BUFFALO, N.Y. -- After just a few months in operation, BestSelf Behavior Health's two mobile outreach units are already making a difference in fighting the opioid epidemic. It's a unique approach to tackling a severe problem.

"We're very encouraged just by the people we're encountering," said CEO Howard Hitzel. "A lot of these are folks who really haven't been in treatment for a while who have been discouraged, and they are responding to us."

The mobile units are large vans equipped with technology to enable people who are addicted to opioids to get treated by medical professionals, either in person or via webcam.

Patients can walk away with a prescription for medication to help treat the addiction.

"Delay is problematic," Hitzel said. "Ready accessibility to medication-assisted treatment has made the big difference."

Each mobile unit is also equipped with three team members: a nurse, a counselor, and a peer specialist, like Mona Lisa McEachin, who battled drug addiction for years before focusing her career on helping others.

The peer specialists have been key to the program's success.

"These are people in recovery, and I think what's unique about them is they've been there," Hitzel said.

You'll find the mobile units throughout Erie and Niagara Counties, including outside emergency rooms and jails.

"It was really important for us to try to look for a way to have that soft handoff to make sure that the recovery continued after the release," said Deputy Chief Daniel Engert with the Niagara County Sheriff's Office.

Bus stations and libraries are often targeted as well.

"Our team is very adapt at kind of knowing communities or area where people who have substance abuse problems are, so they'll do street outreach essentially," Hitzel explained.
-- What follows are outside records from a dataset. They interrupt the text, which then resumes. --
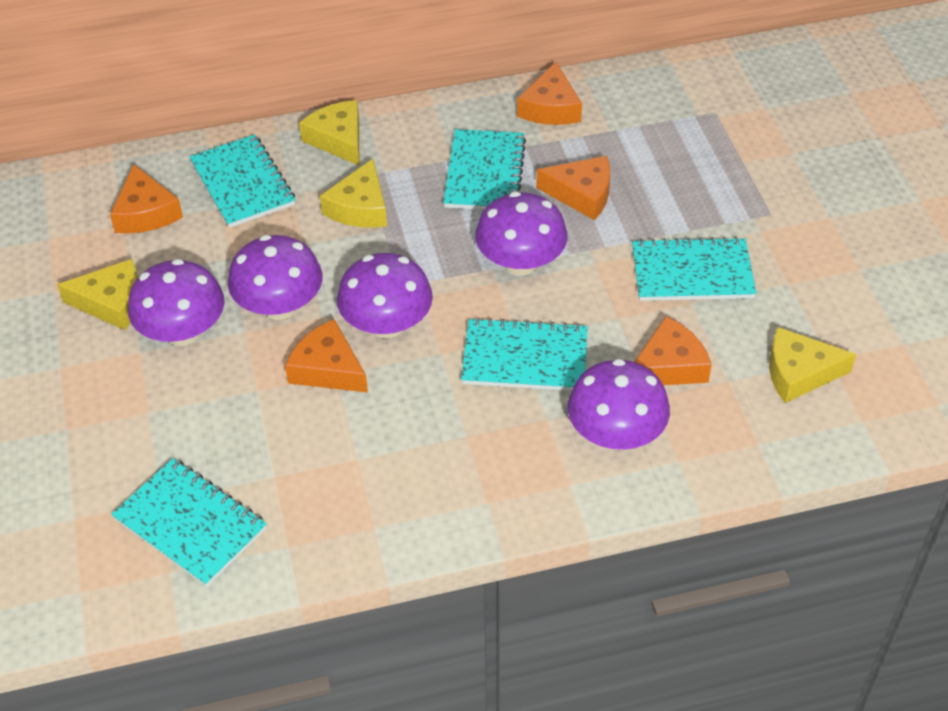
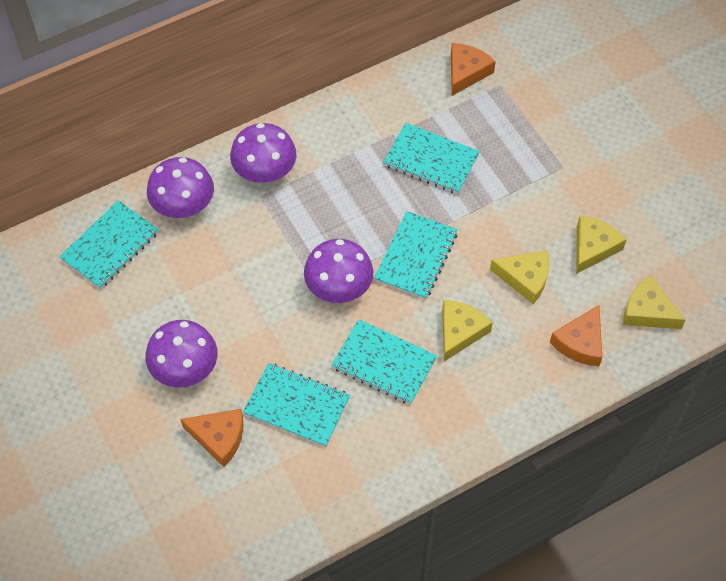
orange cheese: 5 -> 3
purple mushroom: 5 -> 4

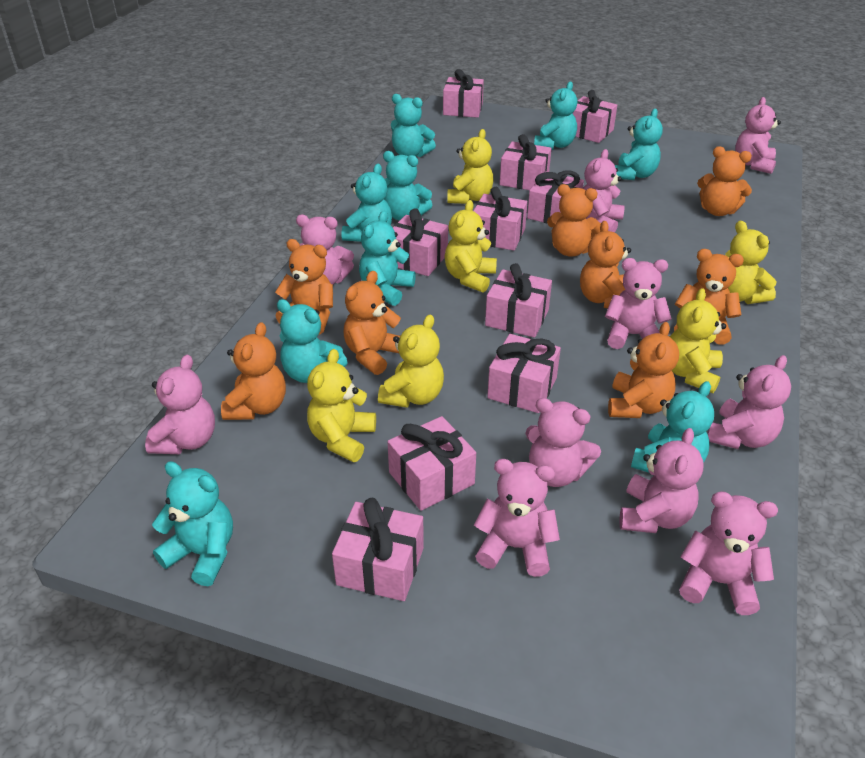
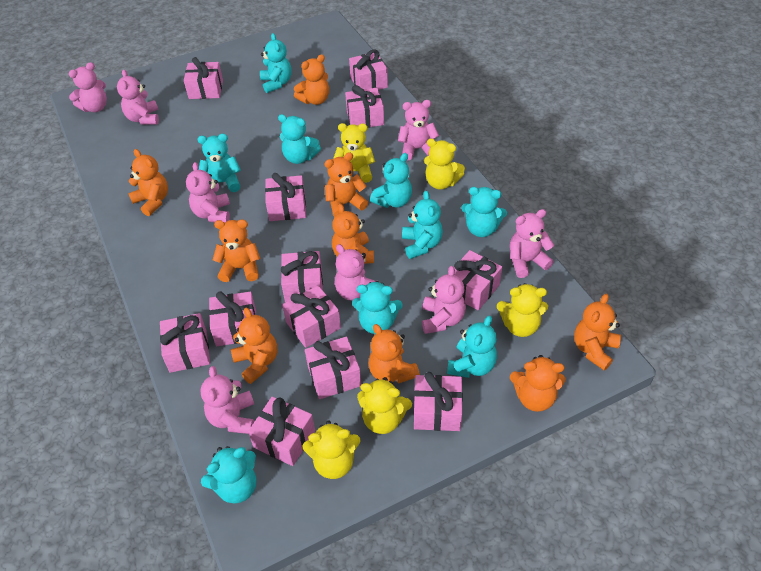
orange teddy bear: 8 -> 9
pink gift: 10 -> 12
pink teddy bear: 10 -> 8
yellow teddy bear: 6 -> 5

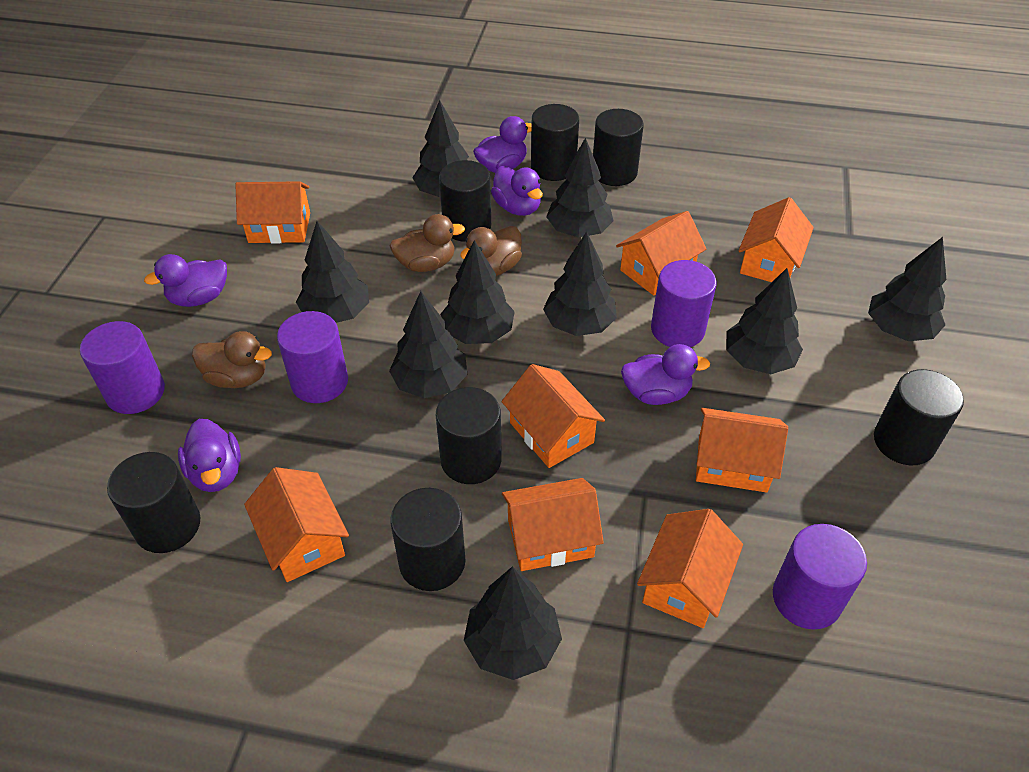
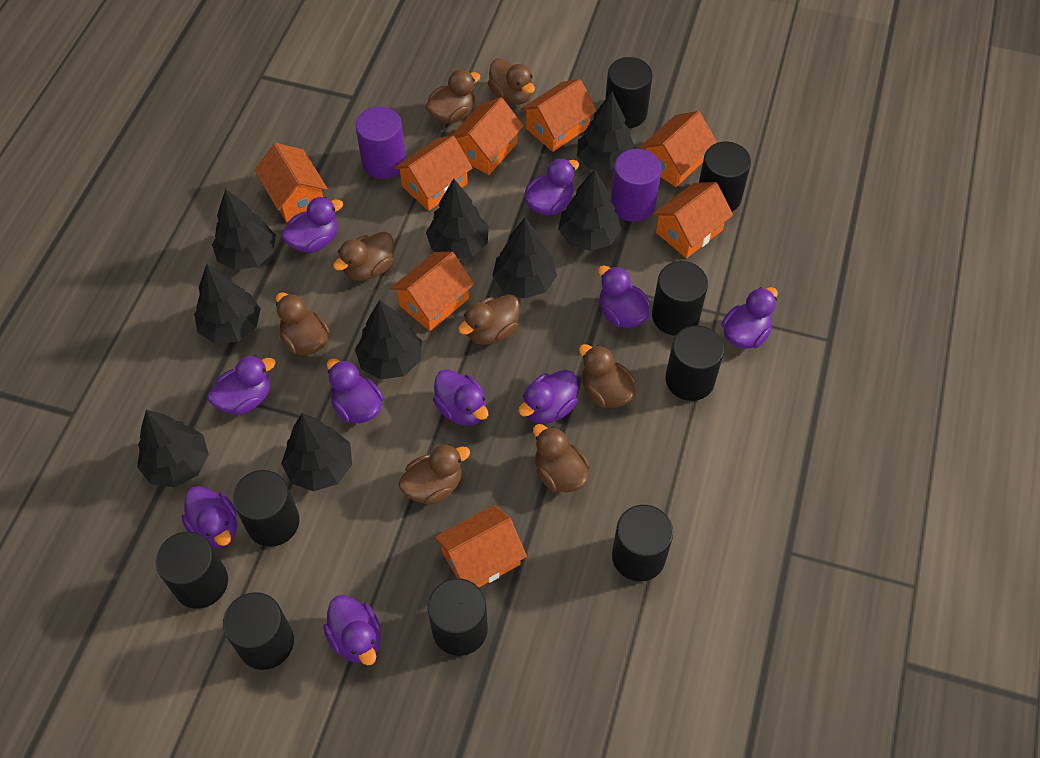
black cylinder: 7 -> 9
brown duck: 3 -> 8
purple cylinder: 4 -> 2
purple duck: 5 -> 10

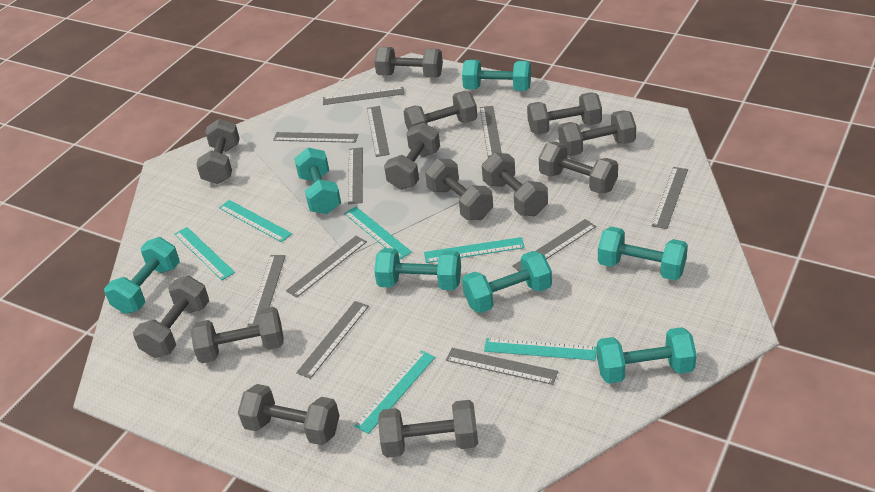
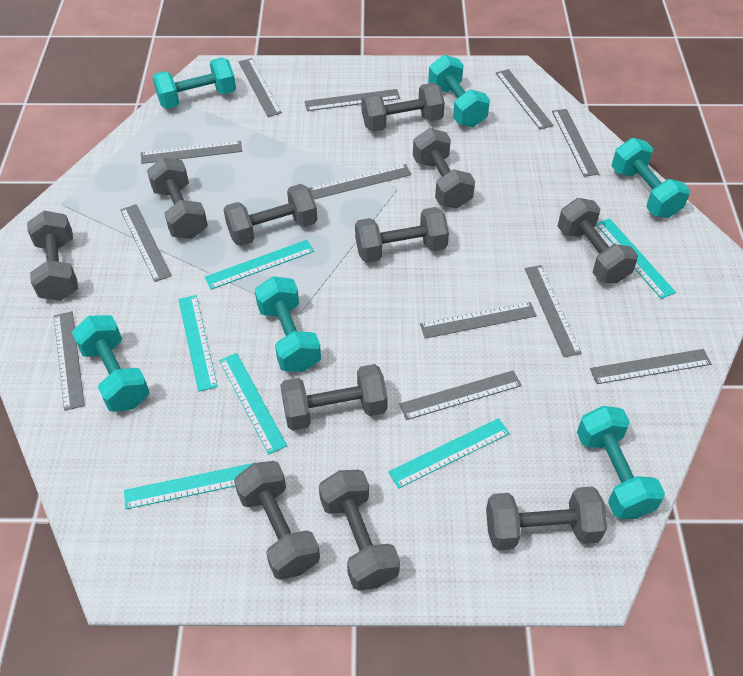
grey dumbbell: 13 -> 11
grey ruler: 11 -> 12
turquoise dumbbell: 7 -> 6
The units are used in urban, suburban and rural areas throughout Western New York.

The mobile outreach units attracted the attention of NBC Nightly News, which just profiled the program.

Hitzel said he's consistently fielding questions from organizations across the state and even beyond, looking to duplicate this innovative way to identify and treat those addicted to opioids.

"I don't think anybody is doing the mobile units like we are, the fully mobile office," Hitzel said. "I think that these kinds of efforts where we're really being more assertive about finding people are going to help a lot."